It is official. Peg and I have the fever. No, not that new-fangled COVID fever, but the original fever spoken of in Genesis, Cabin Fever. Why God could not leave well enough alone I do not know. After six days of hard work, He sat back, “And God saw everything that he had made, and behold it was very good” (Genesis, Chapter 1, verse 31). I guess “very good” was not good enough because after one day of rest God noticed, … “[T]here was no man to till the ground” (Genesis, Chapter 2, verse 5). For all those Biblical scholars, such as my sister, who posit God is actually female, this is strong support for their position. A perfect world could be made more perfect if there were a man to do work around the Garden of Eden.
Of course, Adam could not just lounge around grazing on all but one of Eden’s delights and enjoying eternal life, God had to give him Eve so there would be someone to point out this perfect world needed countless repairs and maintenance, sort of like our little log cabin on the prairie. The week before Christmas brought COVID’s resulting Cabin Fever boiling to the surface at JPeg Osage Ranch.
I do not know how the perfect home Peg fell in love with three years ago magically transformed into a property that constantly requires immediate repair.
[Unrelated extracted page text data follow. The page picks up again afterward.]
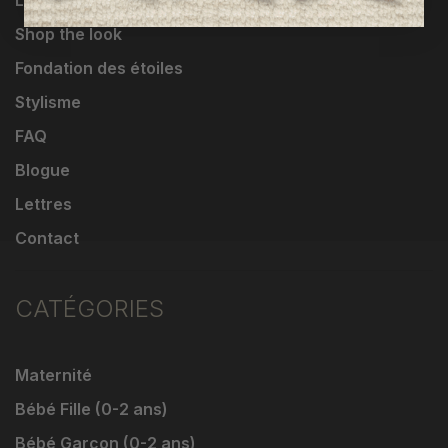
Livraisons et retours
Shop the look
Fondation des étoiles
Stylisme
FAQ
Blogue
Lettres
Contact
CATÉGORIES
Maternité
Bébé Fille (0-2 ans)
Bébé Garçon (0-2 ans)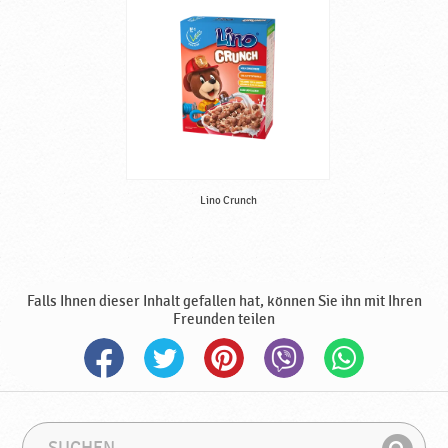
Lino Crunch
Falls Ihnen dieser Inhalt gefallen hat, können Sie ihn mit Ihren
Freunden teilen
S
S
All I know for sure is I am much more adept at leisure than labor and Peg sees it as her wifely duty to save me from that condition. After all, it was Eve’s sin that brought man’s punishment of work into our lives.
Starting with COVID’s first reported cases in December 2019, Peg and I have gradually adapted from a life of travel, interaction with friends and family, concerts, movies, ball games and dining out to a world with only one other person in it. We have each developed coping skills to handle what may be a life sentence of one-couple isolation. I have reasonably and considerately allowed Peg her own space to do as she pleases such as laundry, housework, juggling family finances via the internet and gardening; there’s that Eve legacy again. Peg on the other hand seems to have a visceral reaction to my approach which is to memorize cable news reports and change sweatsuits occasionally. Hey, I do not concern myself with her choices.
Two years of Cabin Fever finally erupted into full-blown crisis this past weekend when Peg noticed a tiny water leak in the bathroom. It would not have rotted through the floor for quite some time and that is what I politely told her. Well, her reaction was not fit for a column in a family newspaper. She demanded I turn off the fascinating program I was watching on archeological discoveries in the Bermuda Triangle and loudly said, “Do Something!”. Something turned into one full day of me attempting to understand the mysteries of plumbing then another two days of going without the use of the bathroom and waiting for a plumber who told us, “It’s hopeless after your input, now everything will have to be replaced. That will be $100 for analysis of the problem, $200 for parts and $300 for labor. Of course, that’s just an estimate; it will be more if you insist on helping.” When the plumber left, I calmly pointed out to Peg that for the price of a few wet rags we could have saved all the bother for some time. Again, her response was not printable.
So here we are in our own little Garden of Eden waiting for someone to cure COVID and perhaps return us to the halcyon days of yore. One positive thing is, since Peg is not talking to me, I can finish the entertaining program I’m now watching on the mating dances of fruit flies without interruption and without Peg’s demand that something must be fixed, “Right Now!”.
By the way, I hope you had a Merry Christmas and that you and yours have a COVID-free New Year. As for Peg and me, I can only wish for at least an occasional maintenance-free week or two during the long dark period between the Super Bowl and the start of the 2022 football season.